“What do you mean?” I said frantically. There was a depth of grief and conviction in her tone that was worse than anything she could have said. The shake braced her, anyhow, and she seemed to pull herself together. But not another word would she say: she stood gazing down at that gruesome figure on the floor, while Liddy, ashamed of her flight and afraid to come back alone, drove before her three terrified women-servants into the drawing-room, which was as near as any of them would venture.

Once in the drawing-room, Gertrude collapsed and went from one fainting spell into another. I had all I could do to keep Liddy from drowning her with cold water, and the maids huddled in a corner, as much use as so many sheep. In a short time, although it seemed hours, a car came rushing up, and Anne Watson, who had waited to dress, opened the door. Three men from the Greenwood Club, in all kinds of costumes, hurried in. I recognized a Mr. Jarvis, but the others were strangers.

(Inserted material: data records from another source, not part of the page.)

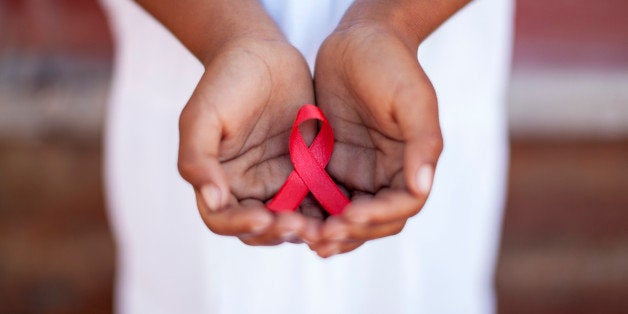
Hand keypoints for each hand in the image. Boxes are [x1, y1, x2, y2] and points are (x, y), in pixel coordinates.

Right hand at [178, 36, 321, 245]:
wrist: (262, 53)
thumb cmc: (225, 81)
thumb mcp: (202, 116)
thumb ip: (198, 158)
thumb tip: (212, 199)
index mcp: (218, 181)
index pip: (224, 219)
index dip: (241, 225)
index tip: (265, 217)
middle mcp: (249, 189)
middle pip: (261, 229)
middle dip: (279, 232)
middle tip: (301, 226)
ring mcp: (281, 182)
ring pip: (294, 221)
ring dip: (307, 228)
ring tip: (325, 225)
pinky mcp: (310, 172)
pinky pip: (321, 199)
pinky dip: (329, 209)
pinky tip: (343, 207)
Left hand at [310, 22, 442, 256]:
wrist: (357, 40)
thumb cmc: (390, 63)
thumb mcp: (412, 97)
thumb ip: (423, 142)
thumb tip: (422, 187)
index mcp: (412, 162)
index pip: (402, 204)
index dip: (378, 217)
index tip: (349, 216)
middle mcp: (388, 174)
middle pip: (375, 220)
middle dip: (351, 231)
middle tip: (322, 237)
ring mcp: (359, 172)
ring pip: (348, 216)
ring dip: (331, 231)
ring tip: (307, 238)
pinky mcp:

“What’s wrong?” the Jarvis man asked—and we made a strange picture, no doubt. “Nobody hurt, is there?” He was looking at Gertrude.

“Worse than that, Mr. Jarvis,” I said. “I think it is murder.”

At the word there was a commotion. The cook began to cry, and Mrs. Watson knocked over a chair. The men were visibly impressed.

“Not any member of the family?” Mr. Jarvis asked, when he had got his breath.

“No,” I said; and motioning Liddy to look after Gertrude, I led the way with a lamp to the card-room door. One of the men gave an exclamation, and they all hurried across the room. Mr. Jarvis took the lamp from me—I remember that—and then, feeling myself getting dizzy and light-headed, I closed my eyes. When I opened them their brief examination was over, and Mr. Jarvis was trying to put me in a chair.

“You must get up-stairs,” he said firmly, “you and Miss Gertrude, too. This has been a terrible shock. In his own home, too.”

I stared at him without comprehension. “Who is it?” I asked with difficulty. There was a band drawn tight around my throat.

“It is Arnold Armstrong,” he said, looking at me oddly, “and he has been murdered in his father’s house.”